Abstract
Background
In recent decades, real-world evidence (RWE) in oncology has rapidly gained traction for its potential to answer clinical questions that cannot be directly addressed by randomized clinical trials. Integrating real-world data (RWD) into clinical research promises to contribute to more sustainable research designs, including extension, augmentation, enrichment, and pragmatic designs. Nevertheless, clinical research using RWD is still limited because of concerns regarding the shortage of best practices for extracting, harmonizing, and analyzing RWD. In particular, pragmatic screening methods to determine whether the content of a data source is sufficient to answer the research questions before conducting the research with RWD have not yet been established.
Objective
We examined the PAR (Preliminary Attainability Assessment of Real-World Data) framework and assessed its utility in breast cancer brain metastasis (BCBM), which has an unmet medical need for data attainability screening at the preliminary step of observational studies that use RWD.
Methods
The PAR framework was proposed to assess data attainability from a particular data source during the early research process.
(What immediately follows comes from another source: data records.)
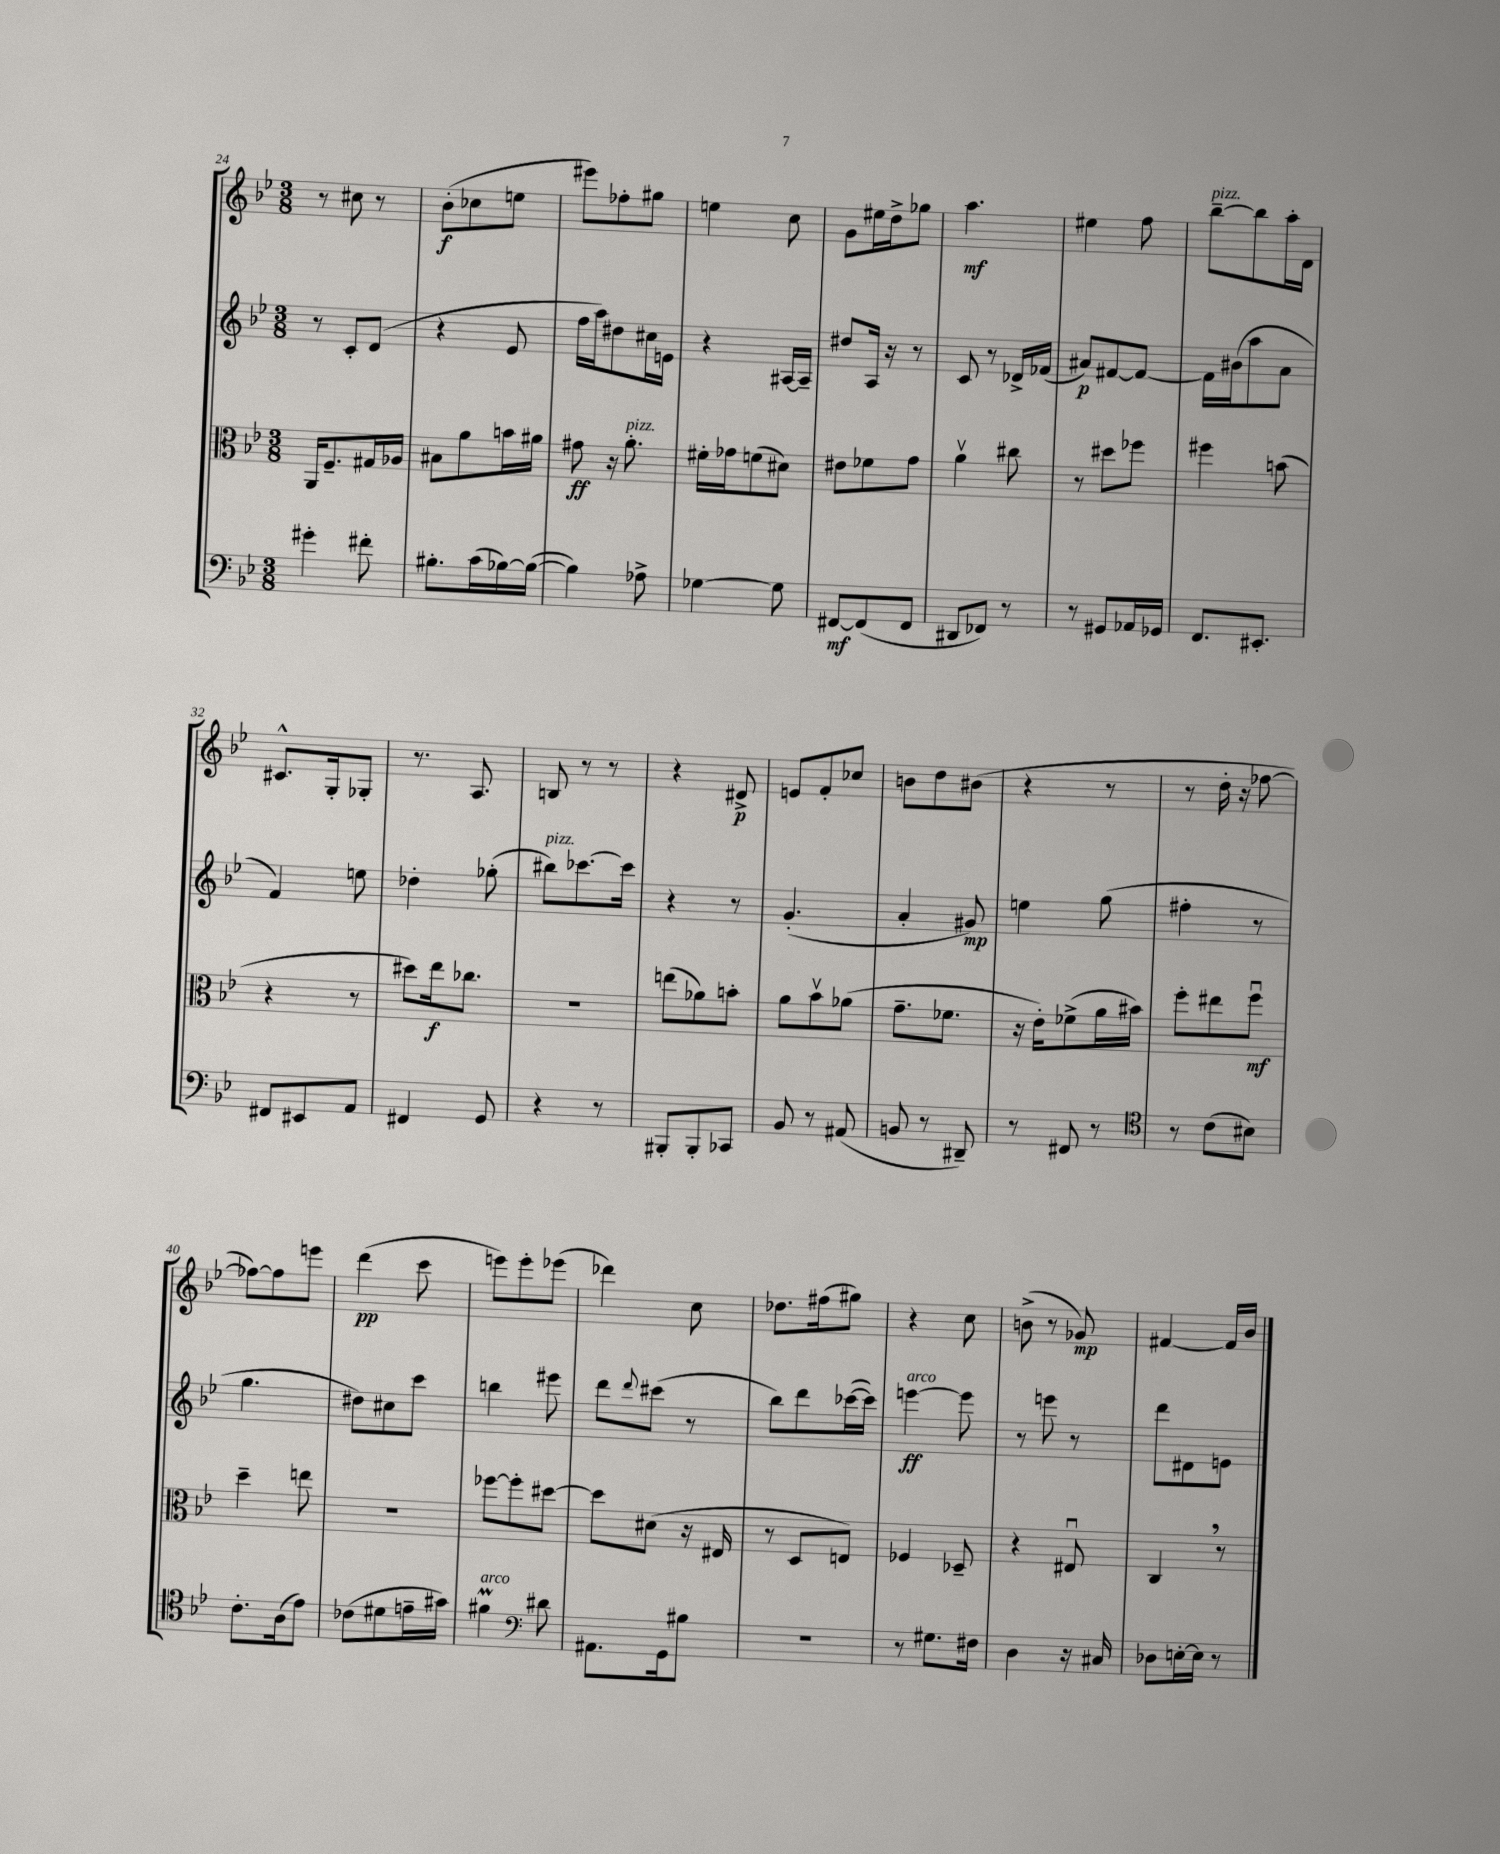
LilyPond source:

<<
\new StaffGroup <<
\new Staff = "s0" {
    \clef treble \key bes \major \numericTimeSignature \time 3/8
    r8 cis''8 r8 |
    bes'8-.\f( ces''8 e''8 |
    eis'''8) fes''8-. gis''8 |
    e''4 c''8 |
    g'8 eis''16 d''16-> ges''8 |
    a''4.\mf |
    eis''4 f''8 |
    bes''8~--^\markup { \italic "pizz." } bes''8 a''16-. d'16 |
    cis'8.-^ g16-. ges8-. |
    r8. a8. |
    b8 r8 r8 |
    r4 dis'8->\p |
    e'8 f'8-. ces''8 |
    b'8 d''8 bis'8( |
    r4 r8 |
    r8 d''16-. r16 fes''8~ |
    fes''8~) fes''8 e'''8 |
    d'''4\pp( c'''8 |
    e'''8) e'''8-. ees'''8( |
    des'''4) c''8 |
    des''8. fis''16( gis''8) |
    r4 c''8 |
    b'8->( r8 ges'8\mp) |
    fis'4~ fis'16 bes'16 \bar "|." |
}
\new Staff = "s1" {
    \clef treble \key bes \major \numericTimeSignature \time 3/8
    r8 c'8-. d'8( |
    r4 ees'8 |
    f''16 a''16) dis''8 cis''16 e'16 |
    r4 ais16~ ais16-- |
    dis''8 a16 r16 r8 |
    c'8 r8 des'16-> fes'16( |
    ais'8\p) fis'8~ fis'8~ |
    fis'16 bis'16( a''8 a'8 |
    f'4) e''8 |
    des''4-. ges''8-.( |
    bis''8^\markup { \italic "pizz." }) ces'''8.~ ces'''16 |
    r4 r8 |
    g'4.-.( |
    a'4-. gis'8\mp) |
    e''4 g''8( |
    fis''4-. r8 |
    g''4. |
    dis''8) cis''8 c'''8 |
    b''4 eis'''8 |
    d'''8 \appoggiatura { d'''8 } cis'''8( r8 |
    bes''8) d'''8 ces'''16~( ces'''16) |
    e'''4~\ff^\markup { \italic "arco" } e'''8 |
    r8 e'''8 r8 |
    d'''8 dis'8 e'8 \bar "|." |
}
\new Staff = "s2" {
    \clef alto \key bes \major \numericTimeSignature \time 3/8
    a,16 f8.-- gis16 aes16 |
    bis8 a'8 b'16 ais'16 |
    gis'8\ff r16 a'8.-.^\markup { \italic "pizz." } |
    fis'16-. ges'16 f'8( dis'8) |
    eis'8 fes'8 g'8 |
    a'4\upbow cis''8 |
    r8 dis''8 fes''8 |
    fis''4 b'8( |
    r4 r8 |
    dis''8) ees''16\f ces''8. |
    R4. |
    e''8( aes'8) b'8-. |
    a'8 bes'8\upbow aes'8( |
    g'8.-- fes'8. |
    r16 ees'16-.) fes'8->( a'16 bis'16) |
    f''8-. eis''8 f''8\downbow\mf |
    d''4-- e''8 |
    r4. |
    fes''8~ fes''8-. dis''8~ |
    dis''8 dis'8( r16 eis16 |
    r8 d8 e8) |
    fes4 des8-- |
    r4 eis8\downbow |
    c4 \breathe r8 \bar "|." |
}
\new Staff = "s3" {
    \clef bass \key bes \major \numericTimeSignature \time 3/8
    gis'4-. fis'8-. |
    bis8.-. c'16( bes16~) bes16~( |
    bes4) aes8-> |
    ges4~ ges8 |
    fis,8~\mf fis,8( fis,8 |
    dis,8 fes,8) r8 |
    r8 gis,8 aes,16 ges,16 |
    f,8. eis,8.-. |
    fis,8 eis,8 a,8 |
    fis,4 g,8 |
    r4 r8 |
    bis,,8-. bis,,8-. ces,8 |
    bes,8 r8 ais,8( |
    b,8 r8 dis,8--) |
    r8 fis,8 r8 |
    \clef tenor r8 c'8( bis8) |
    c'8.-. a16( ees'8) |
    ces'8( dis'8 e'16-- gis'16) |
    fis'4\prall^\markup { \italic "arco" } \clef bass dis'8 |
    ais,8. g,16 bis8 |
    R4. |
    r8 gis8. fis16 |
    d4 r16 cis16 |
    des8 e16~-. e16 r8 \bar "|." |
}
>>
>>
\layout { \context { \Score currentBarNumber = #24 } }
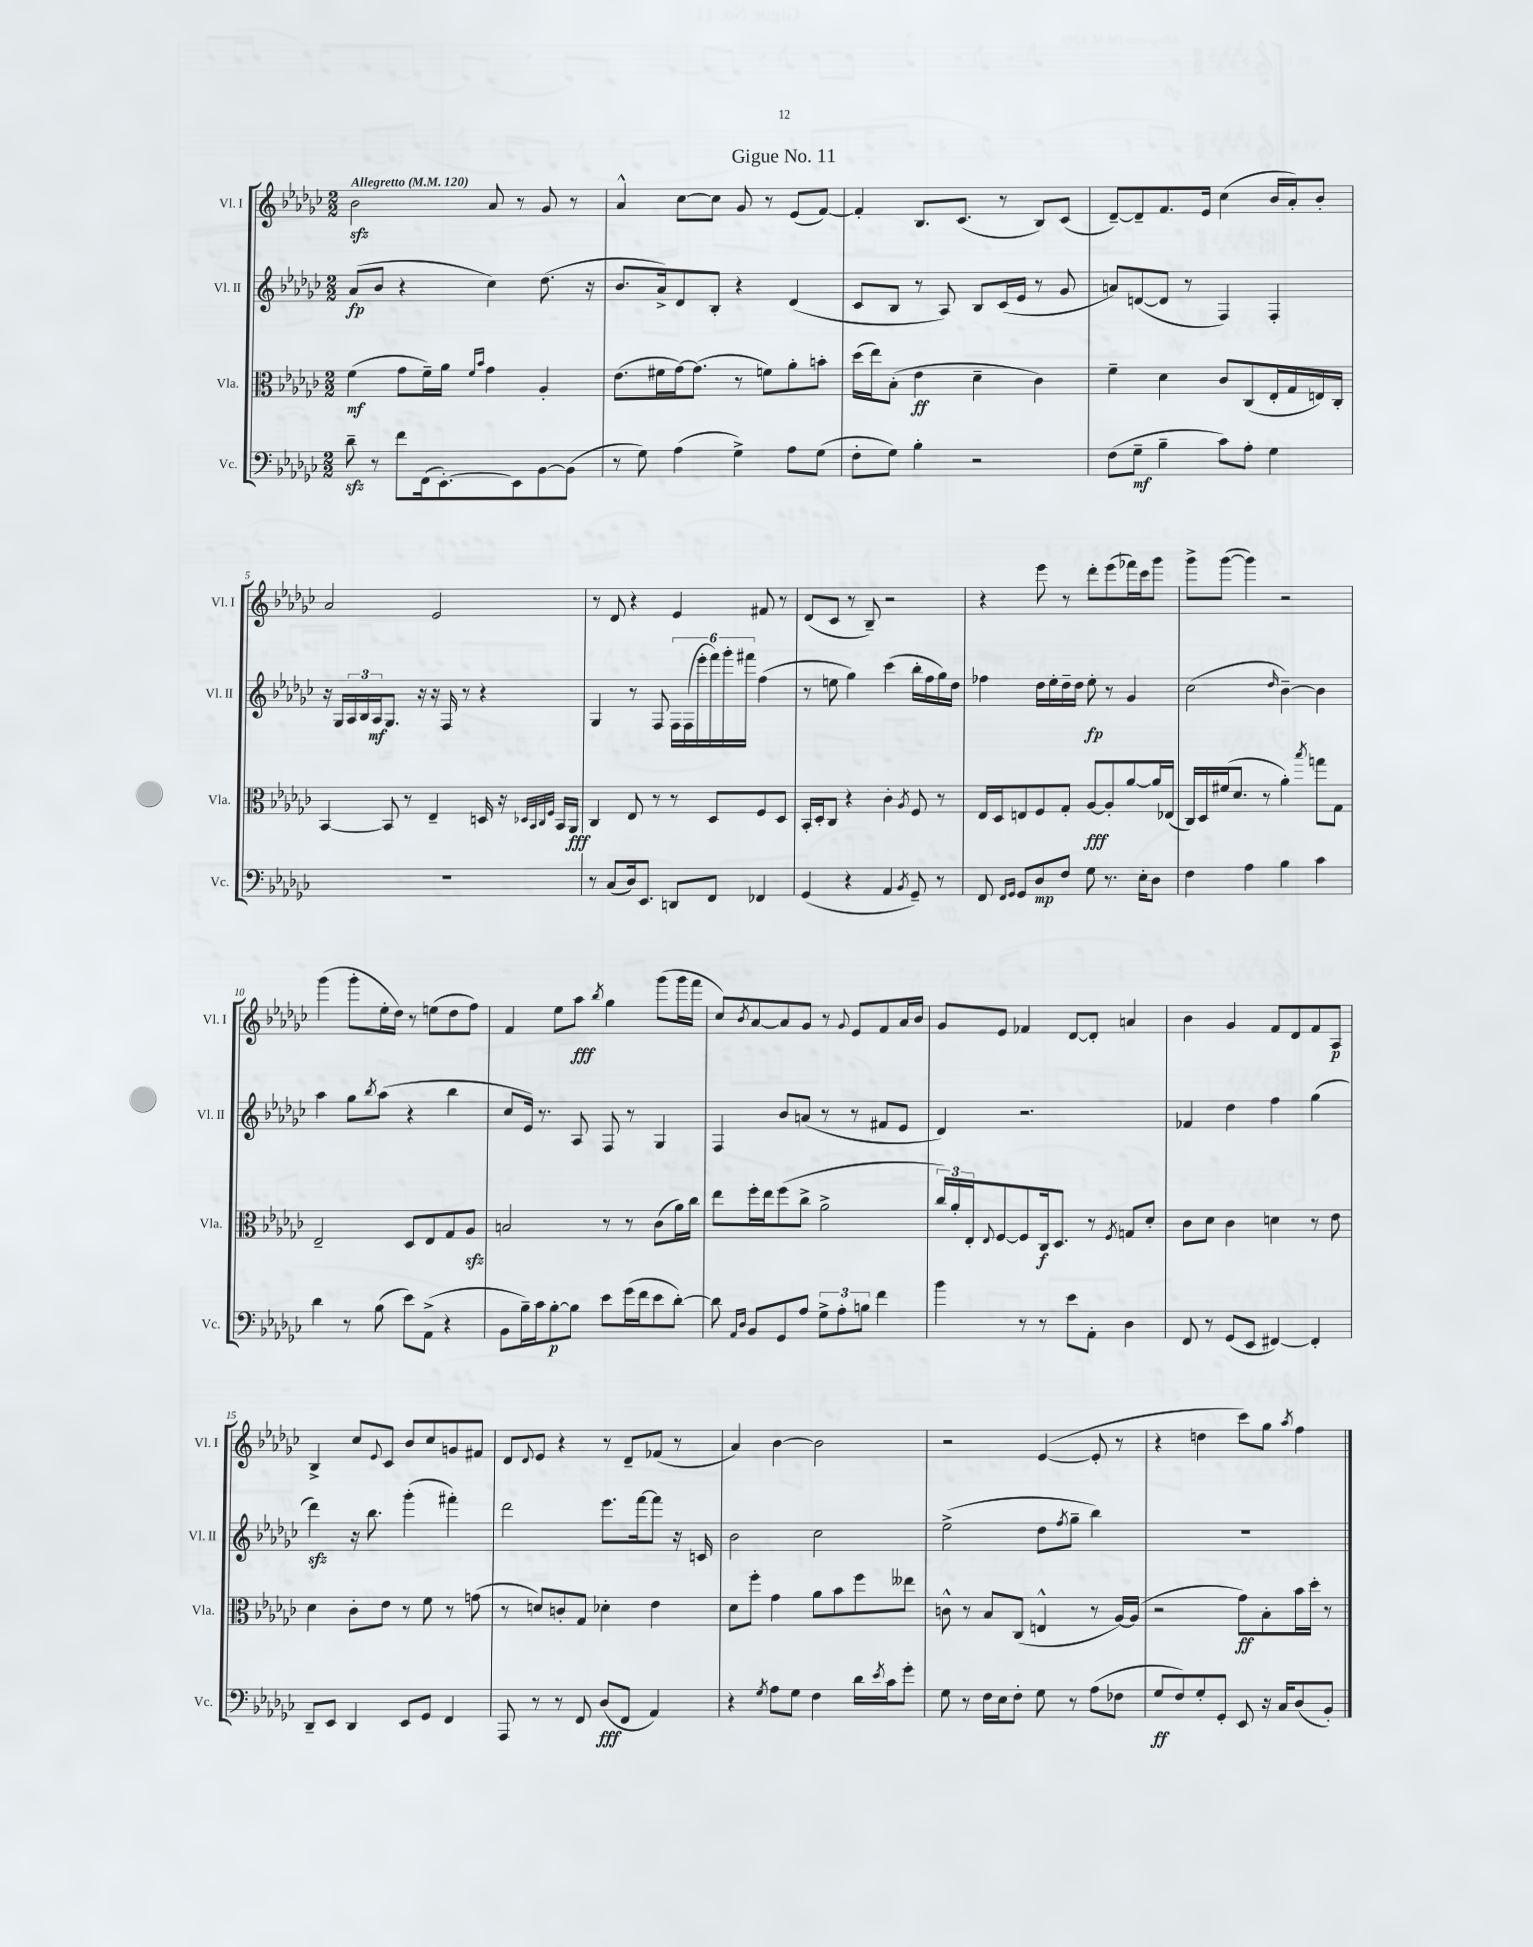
\header { title = "Gigue No. 11" }
<<
\new StaffGroup <<
\new Staff = "s0" \with { instrumentName = "Vl. I" shortInstrumentName = "Vl. I" } {
    \clef treble \key ges \major \numericTimeSignature \time 2/2 \tempo "Allegretto" 4 = 120
    bes'2\sfz aes'8 r8 ges'8 r8 |
    aes'4-^ ces''8~ ces''8 ges'8 r8 ees'8( f'8~) |
    f'4-. bes8. ces'8.( r8 bes8) ces'8( |
    des'8~--) des'8-- f'8. ees'16 ces''4( bes'16 aes'16-.) bes'8-. |
    aes'2 ees'2 |
    r8 des'8 r4 ees'4 fis'8 r8 |
    des'8( ces'8 r8 bes8--) r2 |
    r4 ees'''8 r8 des'''8-. ees'''8( fes'''16) ces'''16 ges'''8 |
    ges'''8-> ges'''8~( ges'''4) r2 |
    ges'''4( ges'''8-. ees''16-. des''16) r8 e''8( des''8 f''8) |
    f'4 ees''8 aes''8\fff \acciaccatura { bes''8 } ges''4 ges'''8( ges'''16 f'''16 |
    ces''8) \acciaccatura { bes'8 } aes'8~ aes'8 ges'8 r8 \appoggiatura { ges'8 } ees'8 f'8 aes'16 bes'16 |
    ges'8 ees'8 fes'4 des'8~ des'8-. a'4 |
    bes'4 ges'4 f'8 des'8 f'8 aes8\p |
    bes4-> ces''8 \appoggiatura { ees'8 } ces'8 bes'8 ces''8 g'8 fis'8 |
    des'8 \appoggiatura { des'8 } ees'8 r4 r8 des'8-- fes'8( r8 |
    aes'4) bes'4~ bes'2 |
    r2 ees'4~( ees'8-. r8 |
    r4 d''4 ces'''8) ges''8 \acciaccatura { aes''8 } f''4 \bar "|." |
}
\new Staff = "s1" \with { instrumentName = "Vl. II" shortInstrumentName = "Vl. II" } {
    \clef treble \key ges \major \numericTimeSignature \time 2/2
    aes'8\fp( bes'8 r4 ces''4) des''8.( r16 |
    bes'8. aes'16->) des'8 bes8-. r4 des'4( |
    ces'8 bes8 r8 aes8) bes8 ces'16( ees'16 r8 ges'8 |
    a'8) d'8~( d'8 r8 f4) f4-. |
    r16 ges16 \tuplet 3/2 { aes16 bes16 aes16\mf } ges8. r16 r16 f16 r8 r4 |
    ges4 r8 f8 \tuplet 6/4 { f16 f16( ees'''16-. f'''16) ges'''16-. fis'''16 } f''4( |
    r8 e''8 ges''4) ces'''4( bes''16-. f''16 ges''16) des''16 |
    fes''4 des''16 ees''16-. des''16-- des''16 ees''8-.\fp r8 ges'4 |
    ces''2( \grace { des''16 } bes'4~--) bes'4 |
    aes''4 ges''8 \acciaccatura { bes''8 } aes''8( r4 bes''4 |
    ces''8 ees'16) r8. aes8 f8 r8 ges4 |
    f4 bes'8 a'8( r8 r8 fis'8 ees'8 |
    des'4) r2. |
    fes'4 des''4 f''4 ges''4( |
    des'''4\sfz) r16 bes''8. ges'''4-.( fis'''4-.) |
    des'''2 ees'''8. f'''16~ f'''8 r16 c'16 |
    bes'2 ces''2 |
    ees''2->( des''8 \acciaccatura { f''8 } ges''8-- bes''4) |
    R1 \bar "|." |
}
\new Staff = "s2" \with { instrumentName = "Vla." shortInstrumentName = "Vla." } {
    \clef alto \key ges \major \numericTimeSignature \time 2/2
    f'4\mf( ges'8 f'16--) aes'16 \grace { f'16 bes'16 } ges'4 aes4-. |
    ees'8.( fis'16 ges'16~) ges'8.( r8 f'8) aes'8-. b'8-. |
    des''16( ees''16) bes8-.( ees'4\ff des'4-- ces'4) |
    f'4-- des'4 ces'8 ces8( ees16-. ges16 e16) ces16-. |
    bes,4~ bes,8 r8 ees4-- d16 r16 \grace { des32 bes,32 ces32 f32 } bes,16 aes,16\fff |
    ces4 ees8 r8 r8 des8 f8 des8 |
    bes,16-. des16-. ces8 r4 ces'4-. \acciaccatura { aes8 } f8 r8 |
    ees16 des16 e8 f8 ges8-. aes8~\fff aes8-. aes'8~ aes'16 ees16( |
    ces16) des16 fis'16( des'8. r8 aes'4-.) \acciaccatura { bes''8 } g''8 ges8 |
    ees2-- des8 ees8 ges8 aes8\sfz |
    b2 r8 r8 ces'8( aes'16) ces''16 |
    ees''8 f''16-. ees''16 f''8( ces''8-> aes'2-> |
    \tuplet 3/2 { ces''16) aes'16-. ees16-. } \appoggiatura { ees8 } f8~ f8 ces16\f des8. r8 \acciaccatura { f8 } g8 des'8-. |
    ces'8 des'8 ces'4 d'4 r8 ees'8 |
    des'4 ces'8-. ees'8 r8 f'8 r8 g'8( |
    r8 d'8) c'8-. ges8 des'4-. ees'4 |
    des'8 f''8-. ges'4 aes'8 bes'8 f''8 eeses''8 |
    c'8-^ r8 bes8 ces8( e4-^ r8 aes16~) aes16( |
    r2 ges'8\ff) bes8-. bes'16 des''16-. r8 \bar "|." |
}
\new Staff = "s3" \with { instrumentName = "Vc." shortInstrumentName = "Vc." } {
    \clef bass \key ges \major \numericTimeSignature \time 2/2
    des'8--\sfz r8 f'8 f,16( ees,8.~-.) ees,8 bes,8~ bes,8( |
    r8 ges8) aes4( ges4->) aes8 ges8( |
    f8-. ges8) bes4-. r2 |
    f8( ges8--\mf bes4-- ces'8) aes8-. ges4 |
    R1 |
    r8 ces8( des16) ees,8. d,8 f,8 fes,4 |
    ges,4( r4 aes,4 \acciaccatura { bes,8 } ges,8--) r8 |
    f,8 \grace { f,16 ges,16 } ges,8 des8\mp f8 ges8 r8. ees16-. des8 |
    f4 aes4 bes4 ces'4 |
    des'4 r8 bes8( ees'8) aes,8->( r4 |
    bes,8 bes16--) ces'16 bes8~-.\p bes8 ees'8 ges'16( f'16 ees'8 des'8~-.) |
    des'8 \grace { aes,16 des16 } bes,8 ges,8 aes8 \tuplet 3/2 { ges8-> aes8-. b8 } f'4 |
    bes'4 r8 r8 ees'8 aes,8-. des4 |
    f,8 r8 ges,8( ees,8 fis,4~) fis,4-. |
    des,8-- ees,8 des,4 ees,8 ges,8 f,4 |
    aes,,8 r8 r8 f,8 des8\fff( f,8 aes,4) |
    r4 \acciaccatura { ges8 } aes8 ges8 f4 des'16 \acciaccatura { ees'8 } ces'16 ges'8-. |
    ges8 r8 f16 ees16 f8-. ges8 r8 aes8( fes8 |
    ges8\ff f8) ges8-. ges,8-. ees,8 r16 ces16 des8( bes,8-.) \bar "|." |
}
>>
>>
The PAR framework has four sequential stages, starting with clinical question clarification: (1) operational definition of variables, (2) data matching (structural/semantic), (3) data screening and extraction, and (4) data attainability diagramming. We identified 5 clinical questions to be used for PAR framework evaluation through interviews and validated them with a survey of breast cancer experts. We used the Samsung Medical Center Breast Cancer Registry, a hospital-based real-time registry implemented in March 2021, leveraging the institution’s anonymized and deidentified clinical data warehouse platform. The number of breast cancer patients in the registry was 45,129; it covered the period from June 1995 to December 2021. The registry consists of 24 base data marts that represent disease-specific breast cancer characteristics and care pathways. The outcomes included screening results of the clinical questions via the PAR framework and a procedural diagram of data attainability for each research question.
Results
Data attainability was tested for study feasibility according to the PAR framework with 5 clinical questions for BCBM. We obtained data sets that were sufficient to conduct studies with 4 of 5 clinical questions. The research questions stratified into 3 types when we developed data fields for clearly defined research variables. In the first, only 1 question could be answered using direct data variables. In the second, the other 3 questions required surrogate definitions that combined data variables. In the third, the question turned out to be not feasible for conducting further analysis.
Conclusions
The adoption of the PAR framework was associated with more efficient preliminary clinical research using RWD from BCBM. Furthermore, this framework helped accelerate RWE generation through clinical research by enhancing transparency and reproducibility and lowering the entry barrier for clinical researchers.